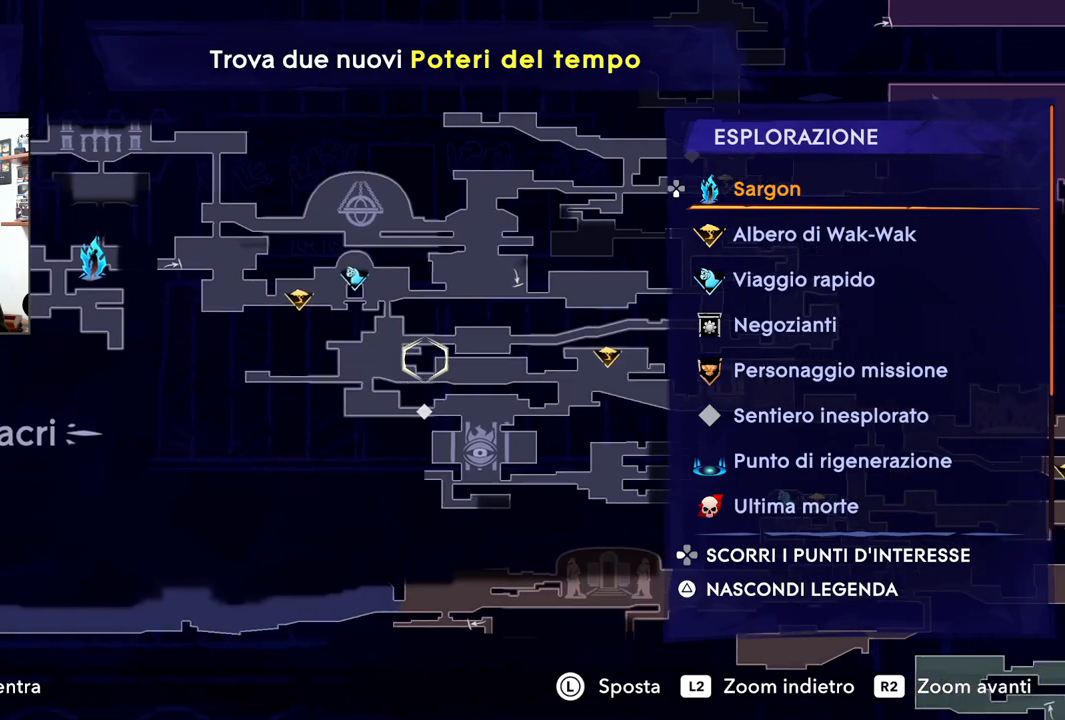
{"dt_ms": 500, "buttons": [], "left_stick": "center", "right_stick": "center", "events": [[33, "left_stick", "center"]]}
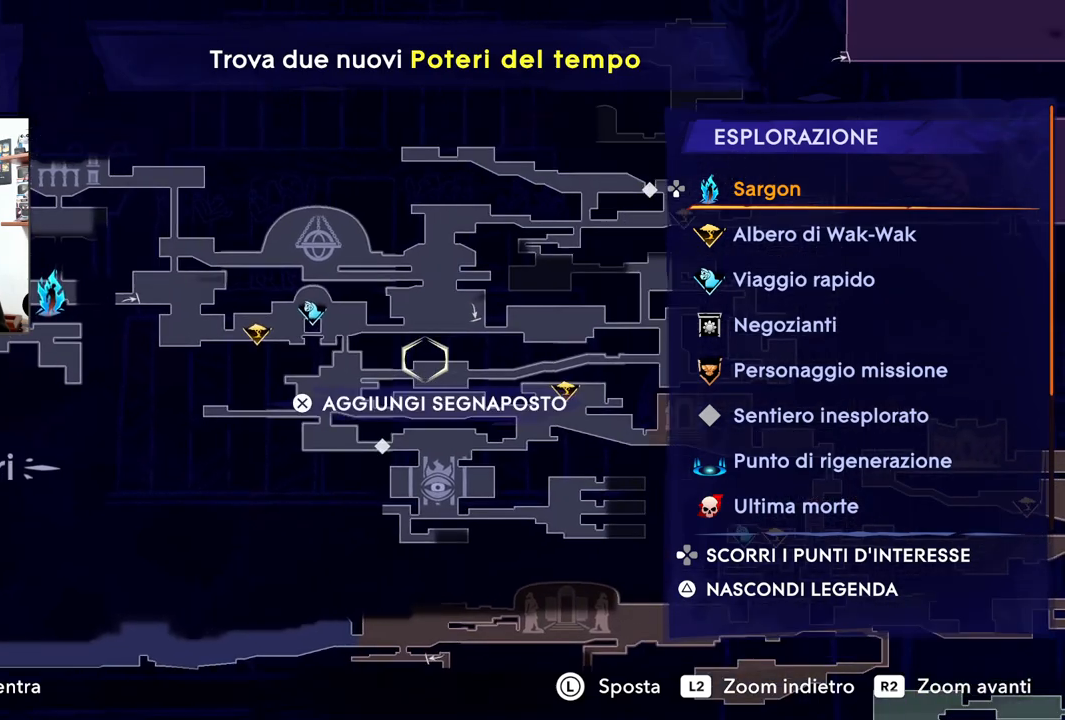
{"dt_ms": 500, "buttons": [], "left_stick": "center", "right_stick": "center", "events": [[50, "left_stick", "right"], [467, "left_stick", "center"]]}
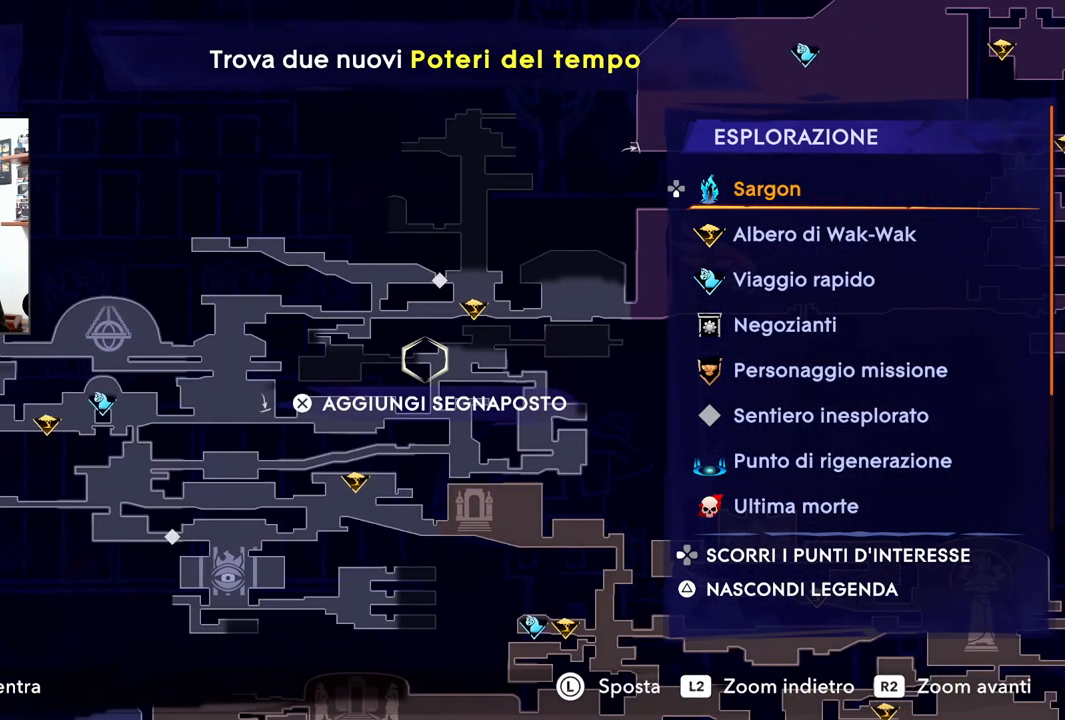
{"dt_ms": 500, "buttons": [], "left_stick": "center", "right_stick": "center", "events": []}
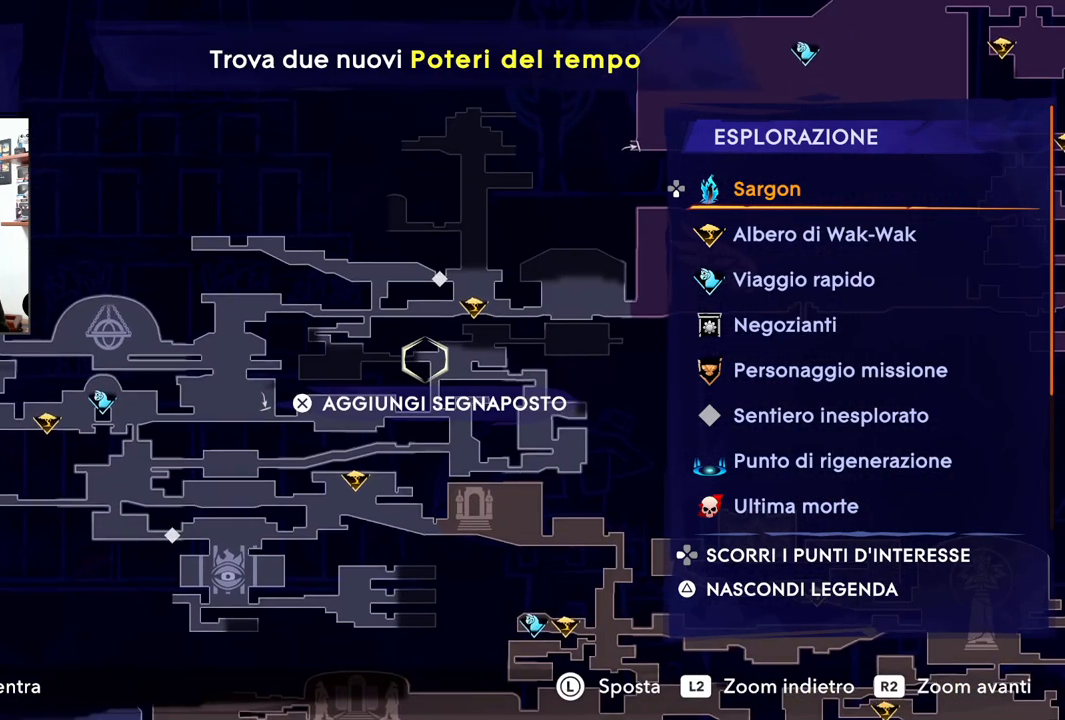
{"dt_ms": 500, "buttons": [], "left_stick": "center", "right_stick": "center", "events": [[50, "left_stick", "down"], [217, "left_stick", "center"]]}
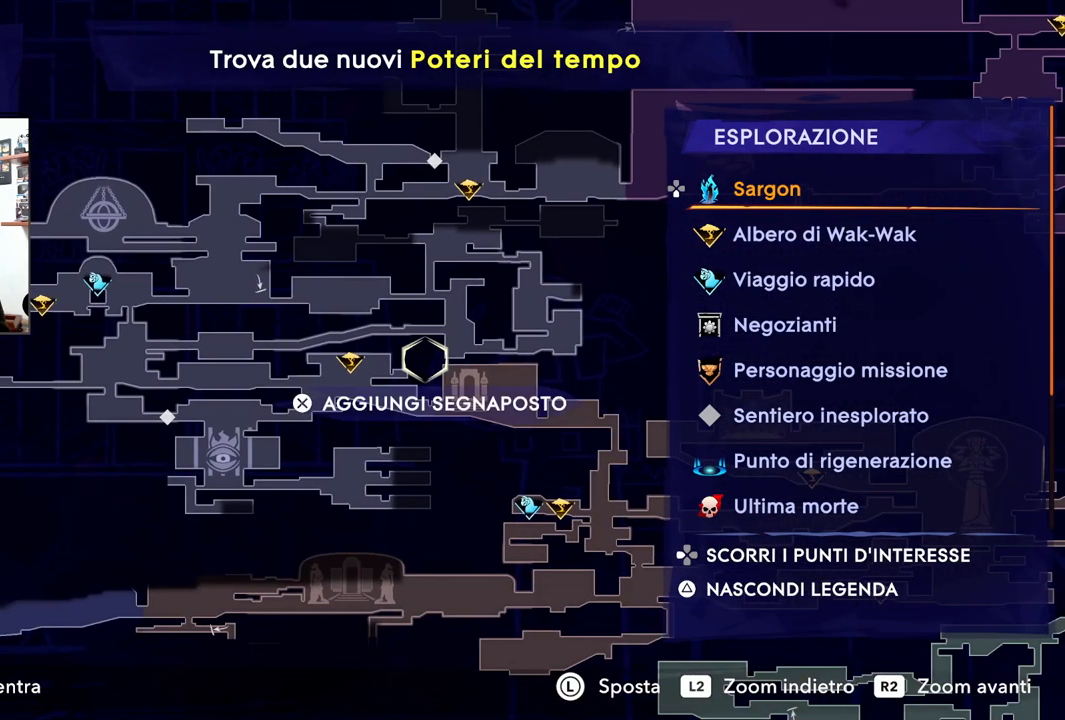
{"dt_ms": 500, "buttons": [], "left_stick": "center", "right_stick": "center", "events": []}
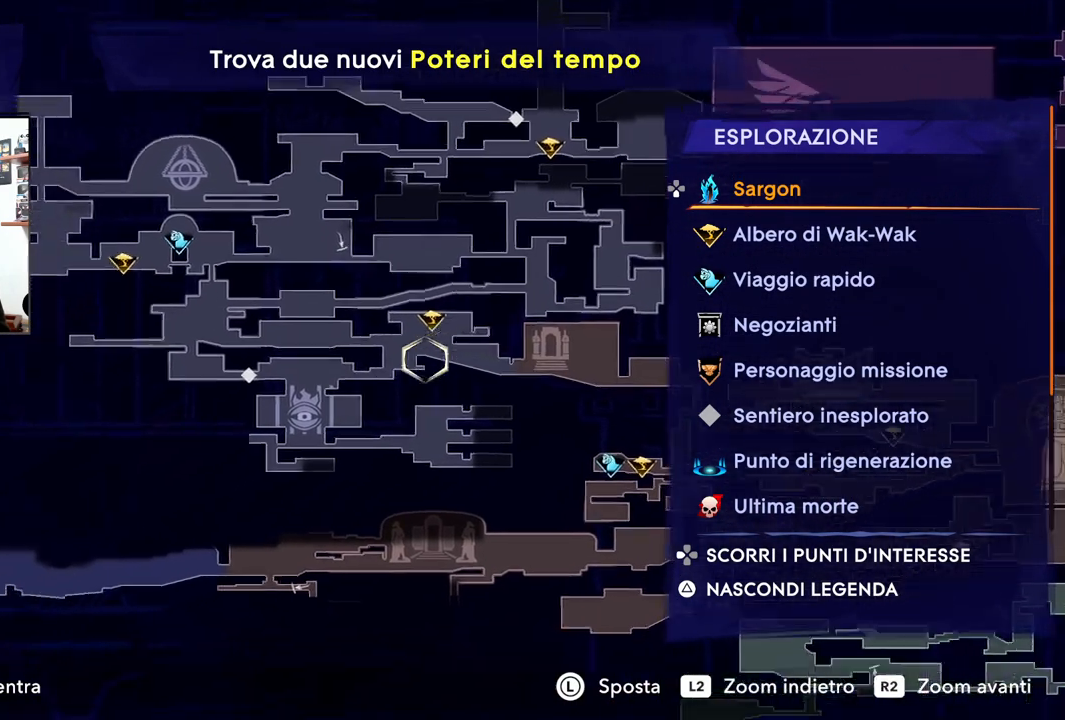
{"dt_ms": 500, "buttons": [], "left_stick": "center", "right_stick": "center", "events": []}
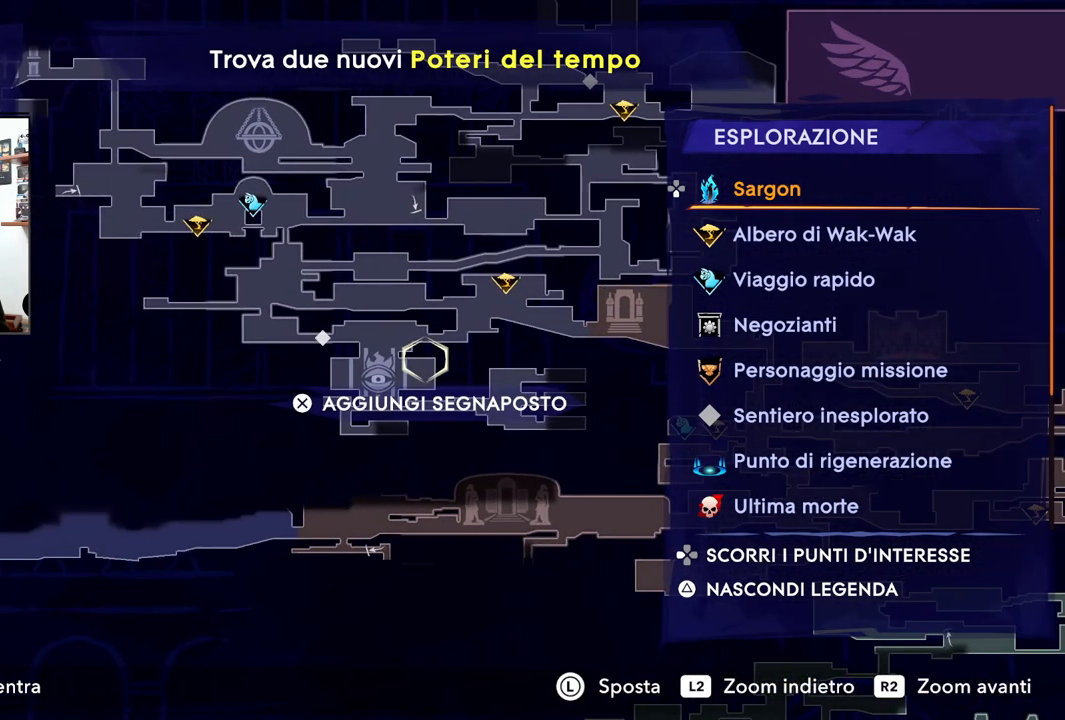
{"dt_ms": 500, "buttons": [], "left_stick": "center", "right_stick": "center", "events": [[100, "left_stick", "right"], [217, "left_stick", "center"]]}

● ● ● ●

Copy out all the data without changing anything, and drop the pictures.

{"dt_ms": 500, "buttons": [], "left_stick": "center", "right_stick": "center", "events": [[33, "left_stick", "center"]]}
{"dt_ms": 500, "buttons": [], "left_stick": "center", "right_stick": "center", "events": [[50, "left_stick", "right"], [467, "left_stick", "center"]]}
{"dt_ms": 500, "buttons": [], "left_stick": "center", "right_stick": "center", "events": []}
{"dt_ms": 500, "buttons": [], "left_stick": "center", "right_stick": "center", "events": [[50, "left_stick", "down"], [217, "left_stick", "center"]]}
{"dt_ms": 500, "buttons": [], "left_stick": "center", "right_stick": "center", "events": []}
{"dt_ms": 500, "buttons": [], "left_stick": "center", "right_stick": "center", "events": []}
{"dt_ms": 500, "buttons": [], "left_stick": "center", "right_stick": "center", "events": [[100, "left_stick", "right"], [217, "left_stick", "center"]]}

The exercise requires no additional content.